On sort en scandant Typical Girls pour rejoindre un autre théâtre en rasant les murs de vieilles pierres pour rester à l’ombre. Le mistral matinal a pris un congé. Heureusement, le BA théâtre d’Avignon est climatisé et en plus, les sièges sont confortables. Le bouche-à-oreille a fait son office, il n’y a plus de place pour découvrir Le mardi à Monoprix, la pièce d’Emmanuel Darley. «Tu fais encore ta bonne femme!», s’insurge le père de Marie-Pierre. Le vieil homme regrette le temps où avec son son fils, il avait des occupations d’hommes normaux. Celui-ci s’appelait Jean-Pierre. Mais vêtue d’une robe (signée Jean-Paul Gaultier), perchée sur des talons, «désormais telle quelle», Marie-Pierre s’assume et pousse le caddie pour faire ses courses. Pudique et généreux, guidé avec bienveillance par le collectif Ah le zèbre, le comédien se livre sans fards. Sa performance étreint les cœurs.

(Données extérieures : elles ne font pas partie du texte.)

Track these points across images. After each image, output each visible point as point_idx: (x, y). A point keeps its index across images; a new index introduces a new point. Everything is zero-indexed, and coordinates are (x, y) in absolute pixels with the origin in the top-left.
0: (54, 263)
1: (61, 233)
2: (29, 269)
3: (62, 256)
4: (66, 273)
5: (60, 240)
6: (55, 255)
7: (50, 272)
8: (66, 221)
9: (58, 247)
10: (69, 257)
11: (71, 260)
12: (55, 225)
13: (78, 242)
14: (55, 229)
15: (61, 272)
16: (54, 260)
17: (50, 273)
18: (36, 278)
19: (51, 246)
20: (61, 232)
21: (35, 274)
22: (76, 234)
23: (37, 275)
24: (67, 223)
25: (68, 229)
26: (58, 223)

» Le mardi à Monoprix, au BA théâtre d’Avignon et du 1er au 30 septembre aux Déchargeurs, à Paris.
Au théâtre La Luna, cette fois, c’est un uppercut qui nous tire des larmes. Gaël Leiblang incarne le héros titre de Tu seras un homme papa, sous la direction de Thibault Amorfini. Son fils est né prématurément et atteint du syndrome Charge. Tout en retenue, en effectuant une course à pied ou un combat de boxe, l’ancien journaliste sportif raconte les treize jours de vie de son fils Roman. Un calvaire, mais jamais, il ne tombe dans le pathos quand il évoque l’intolérable douleur, sa femme et ses filles. Un spectacle en forme de résilience.

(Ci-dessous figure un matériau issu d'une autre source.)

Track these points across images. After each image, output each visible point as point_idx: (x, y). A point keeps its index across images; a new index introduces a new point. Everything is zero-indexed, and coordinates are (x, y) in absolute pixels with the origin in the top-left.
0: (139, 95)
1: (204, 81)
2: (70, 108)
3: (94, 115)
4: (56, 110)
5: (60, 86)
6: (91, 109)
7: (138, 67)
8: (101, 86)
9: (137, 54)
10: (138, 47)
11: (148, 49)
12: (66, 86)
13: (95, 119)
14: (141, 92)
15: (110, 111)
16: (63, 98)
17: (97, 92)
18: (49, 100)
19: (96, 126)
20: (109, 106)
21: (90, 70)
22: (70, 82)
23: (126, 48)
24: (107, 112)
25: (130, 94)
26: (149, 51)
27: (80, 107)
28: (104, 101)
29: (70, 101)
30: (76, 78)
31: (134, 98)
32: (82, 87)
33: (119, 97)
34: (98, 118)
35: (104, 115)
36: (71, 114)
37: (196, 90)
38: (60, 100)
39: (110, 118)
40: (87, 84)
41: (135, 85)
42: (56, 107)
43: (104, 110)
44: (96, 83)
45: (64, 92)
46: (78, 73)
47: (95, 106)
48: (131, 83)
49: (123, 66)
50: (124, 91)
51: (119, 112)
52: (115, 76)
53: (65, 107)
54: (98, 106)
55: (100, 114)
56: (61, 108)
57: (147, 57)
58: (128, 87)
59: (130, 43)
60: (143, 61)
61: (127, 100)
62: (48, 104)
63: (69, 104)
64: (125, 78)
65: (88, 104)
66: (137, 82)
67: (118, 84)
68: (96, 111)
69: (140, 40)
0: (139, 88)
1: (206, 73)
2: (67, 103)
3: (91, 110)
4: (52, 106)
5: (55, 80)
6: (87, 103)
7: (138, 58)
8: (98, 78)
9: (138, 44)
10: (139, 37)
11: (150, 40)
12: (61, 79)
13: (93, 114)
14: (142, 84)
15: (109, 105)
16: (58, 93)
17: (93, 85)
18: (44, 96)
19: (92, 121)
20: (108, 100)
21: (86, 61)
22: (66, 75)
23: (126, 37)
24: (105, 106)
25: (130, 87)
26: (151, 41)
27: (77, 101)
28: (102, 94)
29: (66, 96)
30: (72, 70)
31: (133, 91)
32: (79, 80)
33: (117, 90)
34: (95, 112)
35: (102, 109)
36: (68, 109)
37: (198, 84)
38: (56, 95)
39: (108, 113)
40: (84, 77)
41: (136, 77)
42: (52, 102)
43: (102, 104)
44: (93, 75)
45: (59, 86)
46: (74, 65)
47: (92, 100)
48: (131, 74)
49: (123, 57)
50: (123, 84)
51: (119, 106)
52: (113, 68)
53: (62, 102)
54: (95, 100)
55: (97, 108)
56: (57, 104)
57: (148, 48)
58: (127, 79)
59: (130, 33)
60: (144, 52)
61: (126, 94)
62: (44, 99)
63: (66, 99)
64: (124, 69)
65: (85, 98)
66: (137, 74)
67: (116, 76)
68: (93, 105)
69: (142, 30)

» Tu seras un homme papa, au théâtre La Luna.
Changement de registre au théâtre du Chêne noir, où l’on applaudit Hugo Becker et Pierre Rochefort dans Les Variations énigmatiques d’Eric-Emmanuel Schmitt monté par Paul-Émile Fourny (Éditions Albin Michel). Un journaliste vient interviewer un écrivain célèbre qui vit reclus sur une île à propos de son dernier livre. Le plus beau selon les critiques. Au fil des dialogues et des verres d’alcool avalés comme de la limonade, les masques tombent, les personnages se révèlent, il y a une grande absente. La pièce est riche en coups de théâtre et coups de feu. Dans la salle mythique, on a complètement oublié qu’il fait très chaud dehors.
» Les Variations énigmatiques, au théâtre du Chêne noir.